Most of what I dislike about the movie has to do with the property itself (which I come to as a virgin, having never seen it onstage). I'm not a big fan of the nouveau-operetta format, revived in the spectacle era of Les Miz and Phantom of the Opera, etc. I prefer spoken dialogue between separate (hopefully catchy) songs; too much exposition written into the music makes it that much more difficult to sing, or for the audience to remember.
Director Tom Hooper had the audacious idea to film his actors singing live on-camera in the moment, not lip-synching to their own pre-recorded songs. This is largely to replicate the experience of live theater (where there are no retakes), and it does bring a sense of immediacy to certain scenes. (I think it also necessitates all the close-ups some viewers are complaining about; in the theater, an actor can prowl the stage, but a film actor—especially singing live—better stay put if he wants to remain properly lit and in focus.) But at other times, the demands of the music run away with the storytelling.
The opening scenes, for instance, feature two gigantic, en masse singing numbers— the convicts hauling a ship on their ropes, and the factory women at their tables—that are impossible to understand, the lyrics as muddy as the bottom of the Seine. In the latter case, since I couldn't hear the words, I really never got why all the factory women suddenly turn against Fantine, which is sort of a key plot point.
(For that matter, women in general fare poorly as characters in this decidedly male world of cons, cops, and idealistic student protestors. Yes, Fantine is an angel, but her grown daughter, Cosette (Amanda Seyfried), is a a bland, blonde confection with no personality at all, whose love at first sight (yawn) with a man she's never even spoken to is supposed to fuel the entire final third of the plot. And let's not even discuss the innkeeper's wife played by Helena Bonham Carter as a comic-relief grotesque.)
(As a group, females are either shrewish factory workers, cruel prostitutes, or cowardly citizens who turn their backs and bar their shutters to the stalwart young male revolutionaries when the gendarmes arrive. The only other femme character with any grit and chutzpah at all is Samantha Barks' Eponine—and look what happens to her!)
On the plus side, here are my three favorite things about the movie.
One: Hugh Jackman. He gives a towering, exhaustive performance as Jean Valjean. The muddied, exposition-heavy music doesn't always show his voice off to best advantage (and musical theater veteran Jackman has a great singing voice), but he sings with clarity and gusto throughout, delivers the goods emotionally, and gives the movie a pulse from its very first scene to its last.
Two: Anne Hathaway's raw, heartbreaking performance as displaced factory worker and unwed mother, Fantine. The devastating power of her ragged "I Dreamed A Dream," not only shows how Hooper's live-singing device is supposed to work, but provides the film with its one memorable song/theme—not to mention its dramatic highlight.

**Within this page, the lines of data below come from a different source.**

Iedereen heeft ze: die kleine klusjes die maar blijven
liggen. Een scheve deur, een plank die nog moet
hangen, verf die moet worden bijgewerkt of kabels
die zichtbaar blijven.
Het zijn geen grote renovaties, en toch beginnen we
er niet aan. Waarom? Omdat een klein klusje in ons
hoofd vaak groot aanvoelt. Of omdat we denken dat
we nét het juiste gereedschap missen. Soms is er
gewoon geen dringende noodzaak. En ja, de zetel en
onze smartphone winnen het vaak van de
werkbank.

Three: Russell Crowe as Inspector Javert. Shut up! He's perfectly cast as the implacable lawman, and his no-frills, serviceable, workmanlike singing voice is exactly the right shape and color you'd expect from rough-hewn Javert .

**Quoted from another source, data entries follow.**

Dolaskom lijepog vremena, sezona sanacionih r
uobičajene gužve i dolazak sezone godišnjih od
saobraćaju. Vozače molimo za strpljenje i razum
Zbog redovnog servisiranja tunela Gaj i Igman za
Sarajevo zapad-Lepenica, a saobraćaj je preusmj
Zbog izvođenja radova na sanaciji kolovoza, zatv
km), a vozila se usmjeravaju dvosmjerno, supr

Eddie Redmayne also sings well as Marius, scion of a wealthy Parisian family swept up in the events of the June Rebellion, but, as noted above, his ad hoc love story with Cosette is probably the least interesting aspect of the entire 157-minute enterprise. Oh, and did I mention that it's realllllly long?
There are moments when various characters are singing in counterpoint to each other onscreen where it all falls into place—music, resonant emotion and spirit. ("One Day More" is genuinely thrilling.) But for all Hooper's clever filming tricks and techniques, he can't sustain that level of engagement for as long as it takes the entire lumbering beast to unspool.